• [EXCERPTED RECORDS]
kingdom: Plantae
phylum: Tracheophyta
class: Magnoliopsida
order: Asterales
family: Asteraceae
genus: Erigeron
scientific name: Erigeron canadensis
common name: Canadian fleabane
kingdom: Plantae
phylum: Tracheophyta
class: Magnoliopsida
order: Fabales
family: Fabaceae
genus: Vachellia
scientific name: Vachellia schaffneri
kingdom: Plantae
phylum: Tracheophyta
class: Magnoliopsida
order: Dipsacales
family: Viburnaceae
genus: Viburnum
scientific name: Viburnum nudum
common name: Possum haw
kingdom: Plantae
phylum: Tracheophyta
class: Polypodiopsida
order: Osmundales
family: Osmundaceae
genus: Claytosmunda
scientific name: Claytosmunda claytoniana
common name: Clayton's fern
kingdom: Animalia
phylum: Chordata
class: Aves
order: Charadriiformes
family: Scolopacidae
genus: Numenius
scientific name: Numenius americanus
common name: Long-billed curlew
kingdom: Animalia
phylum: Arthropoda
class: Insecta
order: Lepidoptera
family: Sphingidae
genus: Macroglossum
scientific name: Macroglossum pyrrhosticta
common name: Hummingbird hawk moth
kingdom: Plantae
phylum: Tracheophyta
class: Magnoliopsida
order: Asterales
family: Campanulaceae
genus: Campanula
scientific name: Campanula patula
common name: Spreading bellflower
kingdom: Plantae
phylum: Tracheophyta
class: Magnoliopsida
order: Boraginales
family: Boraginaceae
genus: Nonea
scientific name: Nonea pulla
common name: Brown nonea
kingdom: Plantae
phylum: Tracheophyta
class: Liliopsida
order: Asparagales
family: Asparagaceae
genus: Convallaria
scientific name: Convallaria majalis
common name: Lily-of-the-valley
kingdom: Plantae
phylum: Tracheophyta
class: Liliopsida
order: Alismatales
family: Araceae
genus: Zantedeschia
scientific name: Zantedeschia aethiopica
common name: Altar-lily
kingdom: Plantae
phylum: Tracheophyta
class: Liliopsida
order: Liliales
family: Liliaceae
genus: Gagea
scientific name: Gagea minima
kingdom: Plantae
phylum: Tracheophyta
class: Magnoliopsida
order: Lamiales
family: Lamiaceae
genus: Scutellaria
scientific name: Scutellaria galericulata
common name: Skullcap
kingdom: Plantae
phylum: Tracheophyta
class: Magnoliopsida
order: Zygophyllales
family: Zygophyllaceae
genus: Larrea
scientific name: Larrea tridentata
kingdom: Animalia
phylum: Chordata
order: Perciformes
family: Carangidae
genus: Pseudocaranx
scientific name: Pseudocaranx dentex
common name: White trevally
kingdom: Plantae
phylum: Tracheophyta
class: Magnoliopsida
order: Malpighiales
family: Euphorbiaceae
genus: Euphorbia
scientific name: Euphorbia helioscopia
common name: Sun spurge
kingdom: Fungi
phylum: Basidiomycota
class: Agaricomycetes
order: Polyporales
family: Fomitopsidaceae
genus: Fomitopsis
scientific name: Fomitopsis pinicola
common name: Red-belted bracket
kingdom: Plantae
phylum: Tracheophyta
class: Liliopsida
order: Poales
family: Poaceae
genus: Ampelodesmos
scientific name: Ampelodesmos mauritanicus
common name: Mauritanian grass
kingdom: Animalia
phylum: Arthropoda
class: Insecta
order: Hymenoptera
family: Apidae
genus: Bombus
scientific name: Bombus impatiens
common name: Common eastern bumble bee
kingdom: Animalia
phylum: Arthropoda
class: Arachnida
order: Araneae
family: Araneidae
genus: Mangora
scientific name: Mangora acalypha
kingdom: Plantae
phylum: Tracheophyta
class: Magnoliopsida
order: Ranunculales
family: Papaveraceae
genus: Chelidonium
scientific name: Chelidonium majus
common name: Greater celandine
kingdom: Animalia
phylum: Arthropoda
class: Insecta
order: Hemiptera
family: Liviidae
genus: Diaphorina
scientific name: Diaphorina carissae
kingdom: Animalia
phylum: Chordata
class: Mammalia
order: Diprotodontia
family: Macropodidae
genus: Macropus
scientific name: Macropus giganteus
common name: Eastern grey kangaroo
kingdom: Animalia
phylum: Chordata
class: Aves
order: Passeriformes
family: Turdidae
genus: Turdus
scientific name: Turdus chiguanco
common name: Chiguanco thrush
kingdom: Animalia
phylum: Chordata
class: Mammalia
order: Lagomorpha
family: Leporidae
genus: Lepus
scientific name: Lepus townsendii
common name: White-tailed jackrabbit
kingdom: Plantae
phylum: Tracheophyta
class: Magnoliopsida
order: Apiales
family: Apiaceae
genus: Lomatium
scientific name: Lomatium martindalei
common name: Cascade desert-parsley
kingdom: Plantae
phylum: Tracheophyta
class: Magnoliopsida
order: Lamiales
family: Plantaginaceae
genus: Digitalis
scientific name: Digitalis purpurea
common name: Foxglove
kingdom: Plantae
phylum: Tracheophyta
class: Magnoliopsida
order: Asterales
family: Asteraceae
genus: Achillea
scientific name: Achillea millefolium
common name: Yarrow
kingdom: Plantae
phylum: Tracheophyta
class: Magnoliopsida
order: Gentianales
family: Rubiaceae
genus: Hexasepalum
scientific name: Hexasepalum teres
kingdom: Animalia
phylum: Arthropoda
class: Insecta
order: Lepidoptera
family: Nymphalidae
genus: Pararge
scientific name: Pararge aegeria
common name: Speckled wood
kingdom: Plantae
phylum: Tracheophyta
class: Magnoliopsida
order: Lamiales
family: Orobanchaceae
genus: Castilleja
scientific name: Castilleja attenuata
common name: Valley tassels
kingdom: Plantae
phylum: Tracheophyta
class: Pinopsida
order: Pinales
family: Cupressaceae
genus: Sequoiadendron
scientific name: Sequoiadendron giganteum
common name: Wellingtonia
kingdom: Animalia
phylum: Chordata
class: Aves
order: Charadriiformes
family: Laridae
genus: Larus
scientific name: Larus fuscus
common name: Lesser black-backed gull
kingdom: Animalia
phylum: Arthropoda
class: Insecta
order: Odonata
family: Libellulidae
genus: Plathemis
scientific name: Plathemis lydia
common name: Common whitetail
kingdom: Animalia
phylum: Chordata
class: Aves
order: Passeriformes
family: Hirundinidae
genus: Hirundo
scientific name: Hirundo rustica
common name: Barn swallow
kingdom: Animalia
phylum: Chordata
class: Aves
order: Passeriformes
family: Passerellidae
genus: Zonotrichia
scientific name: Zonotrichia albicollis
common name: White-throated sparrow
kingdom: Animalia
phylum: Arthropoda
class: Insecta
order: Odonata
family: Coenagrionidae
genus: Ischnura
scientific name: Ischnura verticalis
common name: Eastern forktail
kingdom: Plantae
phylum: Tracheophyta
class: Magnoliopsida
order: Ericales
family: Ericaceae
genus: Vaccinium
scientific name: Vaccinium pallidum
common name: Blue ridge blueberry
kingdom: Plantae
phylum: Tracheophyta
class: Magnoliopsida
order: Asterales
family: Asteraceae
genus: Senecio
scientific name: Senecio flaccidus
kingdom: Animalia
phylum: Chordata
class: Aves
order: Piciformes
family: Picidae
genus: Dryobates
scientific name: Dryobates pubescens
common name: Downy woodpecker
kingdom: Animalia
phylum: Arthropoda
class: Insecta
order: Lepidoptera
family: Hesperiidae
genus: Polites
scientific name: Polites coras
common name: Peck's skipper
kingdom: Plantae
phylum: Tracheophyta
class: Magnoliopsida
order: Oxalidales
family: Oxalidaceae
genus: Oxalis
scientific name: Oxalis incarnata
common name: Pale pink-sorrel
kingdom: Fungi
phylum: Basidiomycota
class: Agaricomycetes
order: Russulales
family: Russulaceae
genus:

• [REQUIREMENT] Render every line of all the rows above as a JSON list of strings, one string per line, with blank lines left out.

• [SOLUTION TO THIS PROBLEM]
[
  "kingdom: Plantae",
  "phylum: Tracheophyta",
  "class: Magnoliopsida",
  "order: Asterales",
  "family: Asteraceae",
  "genus: Erigeron",
  "scientific name: Erigeron canadensis",
  "common name: Canadian fleabane",
  "kingdom: Plantae",
  "phylum: Tracheophyta",
  "class: Magnoliopsida",
  "order: Fabales",
  "family: Fabaceae",
  "genus: Vachellia",
  "scientific name: Vachellia schaffneri",
  "kingdom: Plantae",
  "phylum: Tracheophyta",
  "class: Magnoliopsida",
  "order: Dipsacales",
  "family: Viburnaceae",
  "genus: Viburnum",
  "scientific name: Viburnum nudum",
  "common name: Possum haw",
  "kingdom: Plantae",
  "phylum: Tracheophyta",
  "class: Polypodiopsida",
  "order: Osmundales",
  "family: Osmundaceae",
  "genus: Claytosmunda",
  "scientific name: Claytosmunda claytoniana",
  "common name: Clayton's fern",
  "kingdom: Animalia",
  "phylum: Chordata",
  "class: Aves",
  "order: Charadriiformes",
  "family: Scolopacidae",
  "genus: Numenius",
  "scientific name: Numenius americanus",
  "common name: Long-billed curlew",
  "kingdom: Animalia",
  "phylum: Arthropoda",
  "class: Insecta",
  "order: Lepidoptera",
  "family: Sphingidae",
  "genus: Macroglossum",
  "scientific name: Macroglossum pyrrhosticta",
  "common name: Hummingbird hawk moth",
  "kingdom: Plantae",
  "phylum: Tracheophyta",
  "class: Magnoliopsida",
  "order: Asterales",
  "family: Campanulaceae",
  "genus: Campanula",
  "scientific name: Campanula patula",
  "common name: Spreading bellflower",
  "kingdom: Plantae",
  "phylum: Tracheophyta",
  "class: Magnoliopsida",
  "order: Boraginales",
  "family: Boraginaceae",
  "genus: Nonea",
  "scientific name: Nonea pulla",
  "common name: Brown nonea",
  "kingdom: Plantae",
  "phylum: Tracheophyta",
  "class: Liliopsida",
  "order: Asparagales",
  "family: Asparagaceae",
  "genus: Convallaria",
  "scientific name: Convallaria majalis",
  "common name: Lily-of-the-valley",
  "kingdom: Plantae",
  "phylum: Tracheophyta",
  "class: Liliopsida",
  "order: Alismatales",
  "family: Araceae",
  "genus: Zantedeschia",
  "scientific name: Zantedeschia aethiopica",
  "common name: Altar-lily",
  "kingdom: Plantae",
  "phylum: Tracheophyta",
  "class: Liliopsida",
  "order: Liliales",
  "family: Liliaceae",
  "genus: Gagea",
  "scientific name: Gagea minima",
  "kingdom: Plantae",
  "phylum: Tracheophyta",
  "class: Magnoliopsida",
  "order: Lamiales",
  "family: Lamiaceae",
  "genus: Scutellaria",
  "scientific name: Scutellaria galericulata",
  "common name: Skullcap",
  "kingdom: Plantae",
  "phylum: Tracheophyta",
  "class: Magnoliopsida",
  "order: Zygophyllales",
  "family: Zygophyllaceae",
  "genus: Larrea",
  "scientific name: Larrea tridentata",
  "kingdom: Animalia",
  "phylum: Chordata",
  "order: Perciformes",
  "family: Carangidae",
  "genus: Pseudocaranx",
  "scientific name: Pseudocaranx dentex",
  "common name: White trevally",
  "kingdom: Plantae",
  "phylum: Tracheophyta",
  "class: Magnoliopsida",
  "order: Malpighiales",
  "family: Euphorbiaceae",
  "genus: Euphorbia",
  "scientific name: Euphorbia helioscopia",
  "common name: Sun spurge",
  "kingdom: Fungi",
  "phylum: Basidiomycota",
  "class: Agaricomycetes",
  "order: Polyporales",
  "family: Fomitopsidaceae",
  "genus: Fomitopsis",
  "scientific name: Fomitopsis pinicola",
  "common name: Red-belted bracket",
  "kingdom: Plantae",
  "phylum: Tracheophyta",
  "class: Liliopsida",
  "order: Poales",
  "family: Poaceae",
  "genus: Ampelodesmos",
  "scientific name: Ampelodesmos mauritanicus",
  "common name: Mauritanian grass",
  "kingdom: Animalia",
  "phylum: Arthropoda",
  "class: Insecta",
  "order: Hymenoptera",
  "family: Apidae",
  "genus: Bombus",
  "scientific name: Bombus impatiens",
  "common name: Common eastern bumble bee",
  "kingdom: Animalia",
  "phylum: Arthropoda",
  "class: Arachnida",
  "order: Araneae",
  "family: Araneidae",
  "genus: Mangora",
  "scientific name: Mangora acalypha",
  "kingdom: Plantae",
  "phylum: Tracheophyta",
  "class: Magnoliopsida",
  "order: Ranunculales",
  "family: Papaveraceae",
  "genus: Chelidonium",
  "scientific name: Chelidonium majus",
  "common name: Greater celandine",
  "kingdom: Animalia",
  "phylum: Arthropoda",
  "class: Insecta",
  "order: Hemiptera",
  "family: Liviidae",
  "genus: Diaphorina",
  "scientific name: Diaphorina carissae",
  "kingdom: Animalia",
  "phylum: Chordata",
  "class: Mammalia",
  "order: Diprotodontia",
  "family: Macropodidae",
  "genus: Macropus",
  "scientific name: Macropus giganteus",
  "common name: Eastern grey kangaroo",
  "kingdom: Animalia",
  "phylum: Chordata",
  "class: Aves",
  "order: Passeriformes",
  "family: Turdidae",
  "genus: Turdus",
  "scientific name: Turdus chiguanco",
  "common name: Chiguanco thrush",
  "kingdom: Animalia",
  "phylum: Chordata",
  "class: Mammalia",
  "order: Lagomorpha",
  "family: Leporidae",
  "genus: Lepus",
  "scientific name: Lepus townsendii",
  "common name: White-tailed jackrabbit",
  "kingdom: Plantae",
  "phylum: Tracheophyta",
  "class: Magnoliopsida",
  "order: Apiales",
  "family: Apiaceae",
  "genus: Lomatium",
  "scientific name: Lomatium martindalei",
  "common name: Cascade desert-parsley",
  "kingdom: Plantae",
  "phylum: Tracheophyta",
  "class: Magnoliopsida",
  "order: Lamiales",
  "family: Plantaginaceae",
  "genus: Digitalis",
  "scientific name: Digitalis purpurea",
  "common name: Foxglove",
  "kingdom: Plantae",
  "phylum: Tracheophyta",
  "class: Magnoliopsida",
  "order: Asterales",
  "family: Asteraceae",
  "genus: Achillea",
  "scientific name: Achillea millefolium",
  "common name: Yarrow",
  "kingdom: Plantae",
  "phylum: Tracheophyta",
  "class: Magnoliopsida",
  "order: Gentianales",
  "family: Rubiaceae",
  "genus: Hexasepalum",
  "scientific name: Hexasepalum teres",
  "kingdom: Animalia",
  "phylum: Arthropoda",
  "class: Insecta",
  "order: Lepidoptera",
  "family: Nymphalidae",
  "genus: Pararge",
  "scientific name: Pararge aegeria",
  "common name: Speckled wood",
  "kingdom: Plantae",
  "phylum: Tracheophyta",
  "class: Magnoliopsida",
  "order: Lamiales",
  "family: Orobanchaceae",
  "genus: Castilleja",
  "scientific name: Castilleja attenuata",
  "common name: Valley tassels",
  "kingdom: Plantae",
  "phylum: Tracheophyta",
  "class: Pinopsida",
  "order: Pinales",
  "family: Cupressaceae",
  "genus: Sequoiadendron",
  "scientific name: Sequoiadendron giganteum",
  "common name: Wellingtonia",
  "kingdom: Animalia",
  "phylum: Chordata",
  "class: Aves",
  "order: Charadriiformes",
  "family: Laridae",
  "genus: Larus",
  "scientific name: Larus fuscus",
  "common name: Lesser black-backed gull",
  "kingdom: Animalia",
  "phylum: Arthropoda",
  "class: Insecta",
  "order: Odonata",
  "family: Libellulidae",
  "genus: Plathemis",
  "scientific name: Plathemis lydia",
  "common name: Common whitetail",
  "kingdom: Animalia",
  "phylum: Chordata",
  "class: Aves",
  "order: Passeriformes",
  "family: Hirundinidae",
  "genus: Hirundo",
  "scientific name: Hirundo rustica",
  "common name: Barn swallow",
  "kingdom: Animalia",
  "phylum: Chordata",
  "class: Aves",
  "order: Passeriformes",
  "family: Passerellidae",
  "genus: Zonotrichia",
  "scientific name: Zonotrichia albicollis",
  "common name: White-throated sparrow",
  "kingdom: Animalia",
  "phylum: Arthropoda",
  "class: Insecta",
  "order: Odonata",
  "family: Coenagrionidae",
  "genus: Ischnura",
  "scientific name: Ischnura verticalis",
  "common name: Eastern forktail",
  "kingdom: Plantae",
  "phylum: Tracheophyta",
  "class: Magnoliopsida",
  "order: Ericales",
  "family: Ericaceae",
  "genus: Vaccinium",
  "scientific name: Vaccinium pallidum",
  "common name: Blue ridge blueberry",
  "kingdom: Plantae",
  "phylum: Tracheophyta",
  "class: Magnoliopsida",
  "order: Asterales",
  "family: Asteraceae",
  "genus: Senecio",
  "scientific name: Senecio flaccidus",
  "kingdom: Animalia",
  "phylum: Chordata",
  "class: Aves",
  "order: Piciformes",
  "family: Picidae",
  "genus: Dryobates",
  "scientific name: Dryobates pubescens",
  "common name: Downy woodpecker",
  "kingdom: Animalia",
  "phylum: Arthropoda",
  "class: Insecta",
  "order: Lepidoptera",
  "family: Hesperiidae",
  "genus: Polites",
  "scientific name: Polites coras",
  "common name: Peck's skipper",
  "kingdom: Plantae",
  "phylum: Tracheophyta",
  "class: Magnoliopsida",
  "order: Oxalidales",
  "family: Oxalidaceae",
  "genus: Oxalis",
  "scientific name: Oxalis incarnata",
  "common name: Pale pink-sorrel",
  "kingdom: Fungi",
  "phylum: Basidiomycota",
  "class: Agaricomycetes",
  "order: Russulales",
  "family: Russulaceae",
  "genus:"
]